# Passage to read
First Quarter 2019 Market and Economic Review
After a sluggish end to 2018, the start of 2019 has been fabulous for most investment markets. Record corporate profits, strong U.S. economic numbers, optimism about trade negotiations, and a potentially more accommodative Federal Reserve policy have all boosted market prices in the last quarter despite concerns about global economic growth.
In the U.S., both large and small company stock prices have largely recovered from the late 2018 downturn. The S&P 500 index, which tracks large U.S. companies, has risen 13.1 percent in 2019. It is now about 3.8 percent below its highest price over the last 52 weeks, which was reached last September just before the October market correction. Price-to-earnings ratios are now equal to long-term averages.
Small U.S. company stocks have recovered, but they declined more sharply last quarter than large U.S. company stocks. The Russell 2000 index has seen a robust recovery this year. It is roughly 12 percent below its 52-week high price reached last fall.
Most international markets have also been rallying so far in 2019 after a tougher 2018 than was seen in U.S. markets. Global trade renegotiations and slowing global growth have hurt international markets. The worry and lack of certainty regarding possible trade agreements have caused foreign stocks to decrease. These worries may have created value and buying opportunities during the first quarter.
In Europe, the Stoxx 600 index is up 13.6 percent in the first quarter after a year in which European markets saw their worst decline since 2008. However, there is continued uncertainty surrounding the U.K.’s departure from the European Union that we believe has limited the rally. The U.K.’s Prime Minister Theresa May, who originally campaigned against Brexit, has so far been unable to negotiate a deal that can make it through the British Parliament.
U.S. and China trade deal optimism has helped the global rally. There are no notable developments, but the White House delayed steep tariffs as trade talks progressed during the first week of the second quarter. Both sides are negotiating and working out details ahead of an upcoming summit with President Trump and Chinese President Xi Jinping. China’s Shanghai Composite index is up 27% this year, but still 13% off of their 2018 high point.

# Work instruction 1
Copy the portion of the market review between "First Quarter 2019" and "to long-term averages.", inclusive.
# Work instruction 2
Using the market review, decide whether each statement agrees with it, answering yes or no and quoting the words that settle it: (a) The S&P 500 index has risen 13.1 percent in 2019. (b) Small U.S. company stocks declined less sharply last quarter than large U.S. company stocks. (c) Theresa May originally campaigned in favor of Brexit.
# Work instruction 3
Write the next part of the market review, picking up after its final sentence.

Saved data entries:
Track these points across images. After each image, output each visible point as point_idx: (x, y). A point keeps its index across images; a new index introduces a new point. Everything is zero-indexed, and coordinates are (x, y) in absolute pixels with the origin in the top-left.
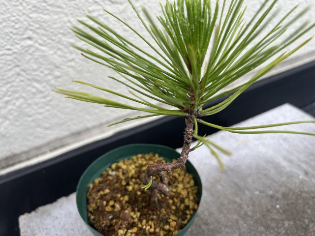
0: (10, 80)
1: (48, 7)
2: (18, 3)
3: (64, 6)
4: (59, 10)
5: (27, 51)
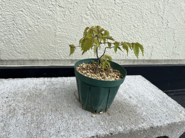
1: (33, 1)
5: (19, 16)
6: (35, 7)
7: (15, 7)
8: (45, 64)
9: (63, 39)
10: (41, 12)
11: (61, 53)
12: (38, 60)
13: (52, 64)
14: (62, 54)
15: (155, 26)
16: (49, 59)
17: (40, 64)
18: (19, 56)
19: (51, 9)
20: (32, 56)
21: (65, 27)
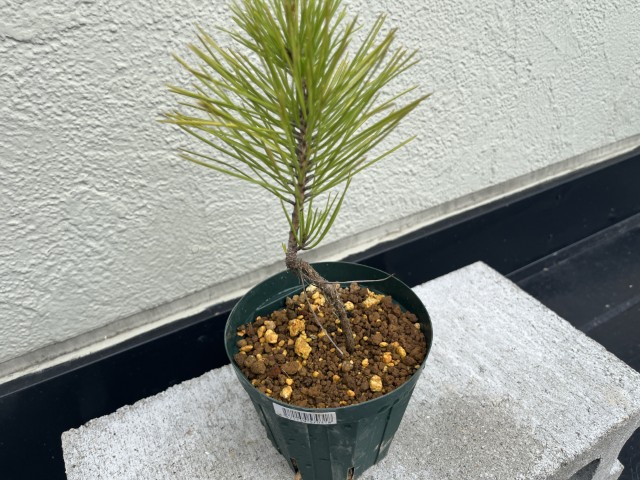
0: (54, 239)
1: (110, 142)
2: (67, 139)
3: (132, 139)
4: (126, 144)
5: (79, 199)
6: (122, 156)
7: (58, 176)
8: (191, 307)
9: (230, 218)
10: (145, 166)
11: (230, 259)
12: (167, 303)
13: (211, 300)
14: (236, 259)
15: (494, 90)
16: (199, 289)
17: (177, 312)
18: (109, 312)
19: (174, 146)
20: (147, 297)
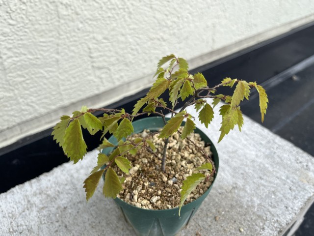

# Expected output 1
First Quarter 2019 Market and Economic Review
After a sluggish end to 2018, the start of 2019 has been fabulous for most investment markets. Record corporate profits, strong U.S. economic numbers, optimism about trade negotiations, and a potentially more accommodative Federal Reserve policy have all boosted market prices in the last quarter despite concerns about global economic growth.
In the U.S., both large and small company stock prices have largely recovered from the late 2018 downturn. The S&P 500 index, which tracks large U.S. companies, has risen 13.1 percent in 2019. It is now about 3.8 percent below its highest price over the last 52 weeks, which was reached last September just before the October market correction. Price-to-earnings ratios are now equal to long-term averages.

# Expected output 2
(a) Yes: "The S&P 500 index, which tracks large U.S. companies, has risen 13.1 percent in 2019."
(b) No: "they declined more sharply last quarter than large U.S. company stocks."
(c) No: "who originally campaigned against Brexit"

# Expected output 3
On the fixed income side, yields fell in the first quarter greatly due to accommodative global central bank policies and investors looking for safe havens amid worries about Brexit and global economic growth. The higher demand caused increases in bond prices, boosting fixed-income investors’ portfolio values in the first quarter.
* Each benchmark is allocated based on assumed Risk Profile of underlying indexes.
**Benchmarks include a mixture of ICE BofAML US 3-month Treasury Bill Index, Barclays Global Aggregate Bond Index, Barclays US Aggregate Bond Index, MSCI EAFE Index, and the Value Line Composite Index (Geometric). These benchmarks are the same benchmarks as those in the Risk/Return and Account Analytics sections of client quarterly performance reports. By comparing your portfolio’s return to the benchmark with the closest risk/return characteristics, you get a more accurate reading of portfolio performance than using a less diversified benchmark, such as the S&P 500 index.
Since the Federal Reserve’s interest rate hike in December, the Fed has reversed course, indicating a far more “easy” or “accommodative” monetary policy stance during the beginning of 2019. This move was applauded by critics who thought that the December rate hike was a poor decision that could hurt the economy.
Since then, the Fed stated they would pay more attention to inflation and economic data before raising rates. They now project zero interest rate hikes in 2019, down from two such hikes projected last December. However, there is still a disconnect between the market and the Fed. Markets have actually priced in a rate cut, primarily due to global growth concerns.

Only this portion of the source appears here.